I would be lying if I said I wasn't sad and feeling very hurt. I would be lying if I told you I didn't cry. I did. However, I am ok with this because I know it needed to happen. It didn't happen the way I thought it would... but it happened. I'm not sad because I thought John and I would ever get married, because I knew we wouldn't. That is one of the reason's why I didn't want people to get excited about the relationship... I mean, I wanted people to be happy for me because I was happy, but I didn't want people to think this might FINALLY be the one and marriage was in my future. The reason I am really sad is because over the last 5 months that John and I have been dating... he has become my best friend. It sucks to lose your best friend that you told everything to and did everything with. I honestly don't have that many other friends that I hang out with besides him... so that is hard. I'm also sad because I know how much dating sucks... and I hate the idea of starting over and not knowing how long it will take before I find someone else that I like that likes me back etc... being 31 and single is not easy.... it really isn't. John and I are still going to be friends. We decided that before we started dating exclusively. I'm sticking to it even though it won't be easy to just flip that switch. We are even going ice fishing this Saturday with a group of my friends. Things won't be the same, but he won't be completely out of my life either. We both really care about each other still and want to be a part of each other's lives. John and I are very alike in this way. All of this being said, it may not make sense to a lot of people because I know a lot of people wouldn't have done things this way or even gotten into this situation, but I have no regrets. I am happy to have dated John and feel I was my best self in our relationship. John and I did so many fun things together... and will continue to do so on occasion and hopefully we both learned and grew from the relationship. I know I did. John is wonderful and I will always have only good things to say about him even though my heart is hurting at the moment.
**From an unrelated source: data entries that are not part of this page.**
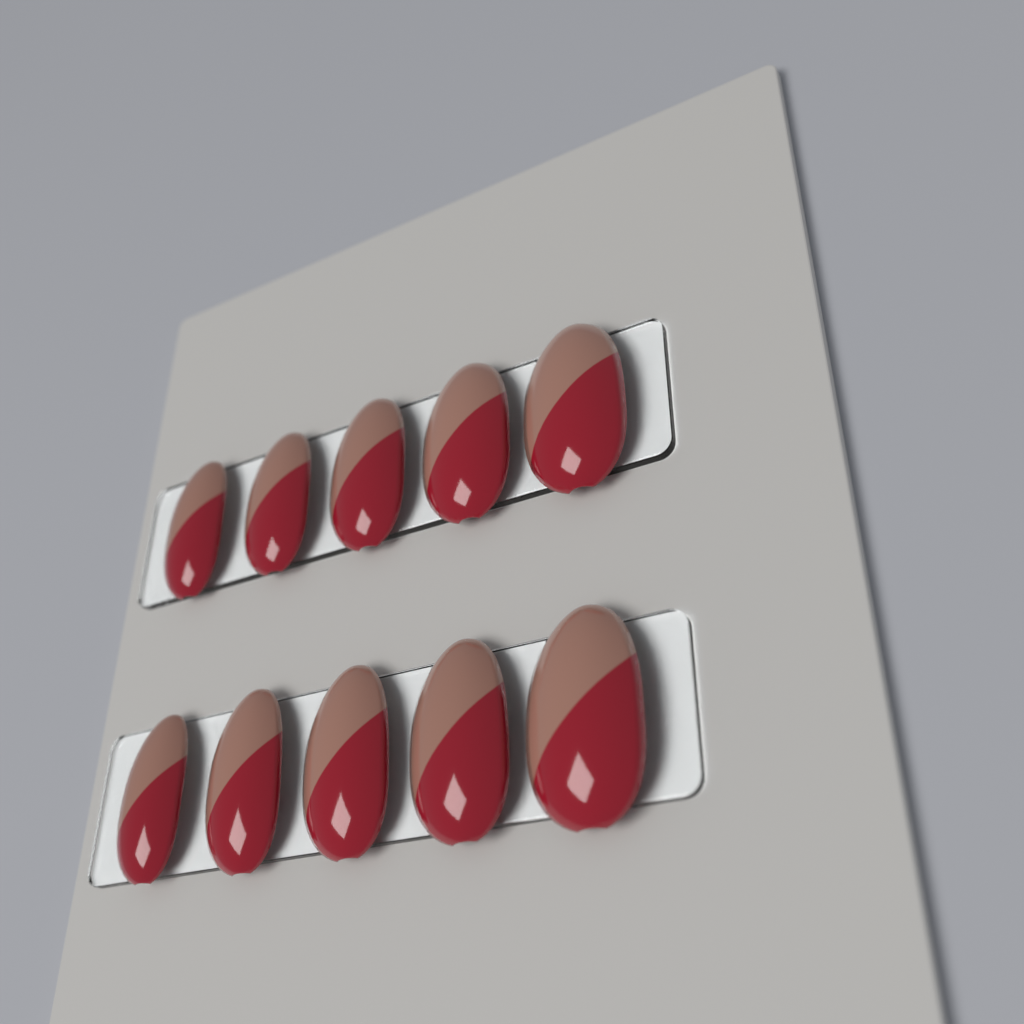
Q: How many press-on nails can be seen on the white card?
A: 10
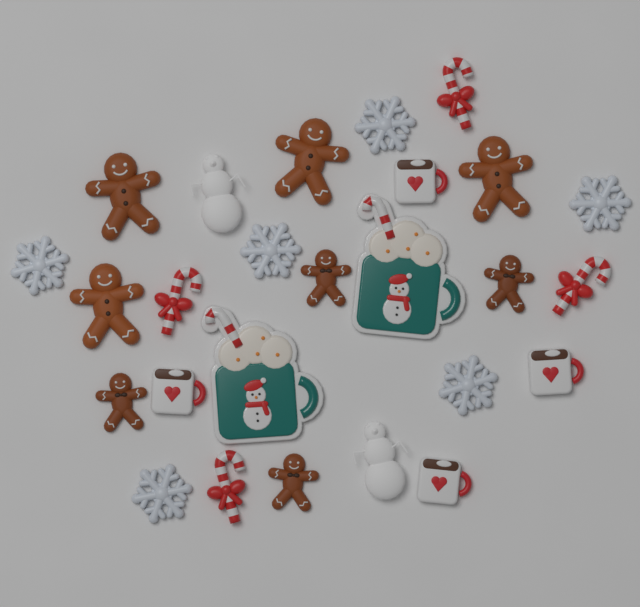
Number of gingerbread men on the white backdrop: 8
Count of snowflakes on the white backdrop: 6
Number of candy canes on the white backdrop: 4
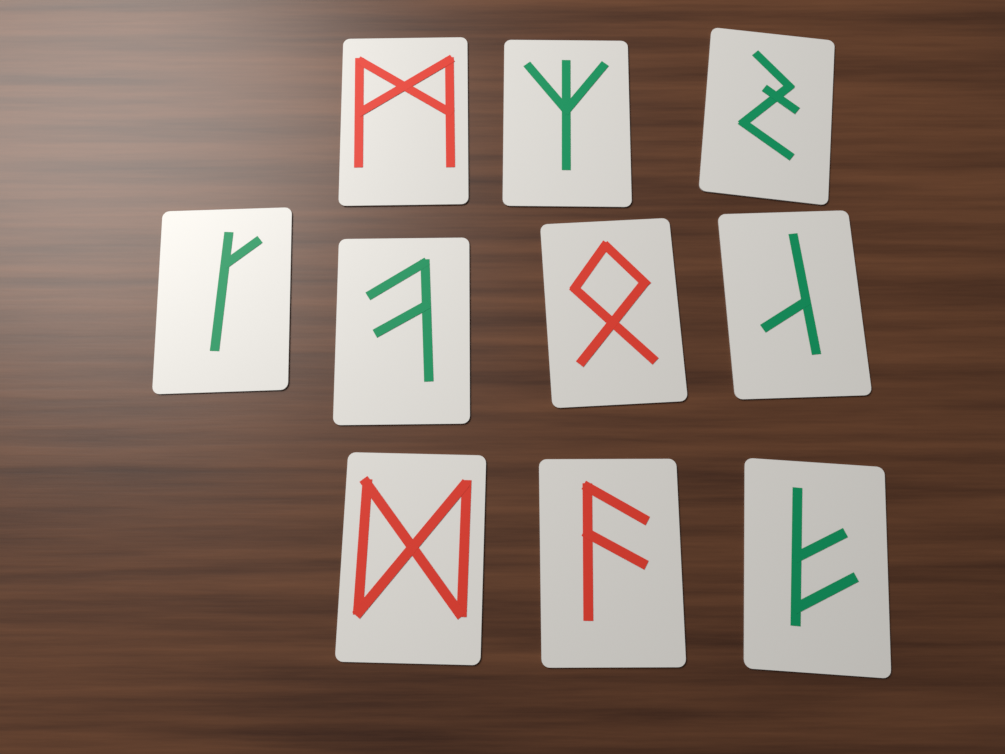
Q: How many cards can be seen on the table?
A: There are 10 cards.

Now you have the scoop. Now I need to get out there and start dating again and hold on to the hope that there is someone out there for me and I can find someone as great as John AND an active Mormon.  So if you know of any great single guys for me, let me know. Set up's are welcomed. :)

This snow shoe yurt trip couldn't have come at a better time. Great time to spend with people and get my mind off of the break up.

4 comments:

Jessica Stark said...

So sorry, Tracy. He sounded like a great guy!

William said...

Maybe while he is backpacking, John will get knocked on the head by a big mango and it will help him realize all that he has and can have if he goes back to church ;)
If not, you have a great attitude Tracy and I am proud of you. Love you, Lori

Lynette Mills said...

Yes, what Lori said. It makes me sad when you are sad Tracy. I love you!

jamie hixon said...

Aw. I'm sorry that your heart is hurting right now. You guys really did have a very unique relationship. I'm glad John was always good to you and a gentleman... I love your positivity and I love you!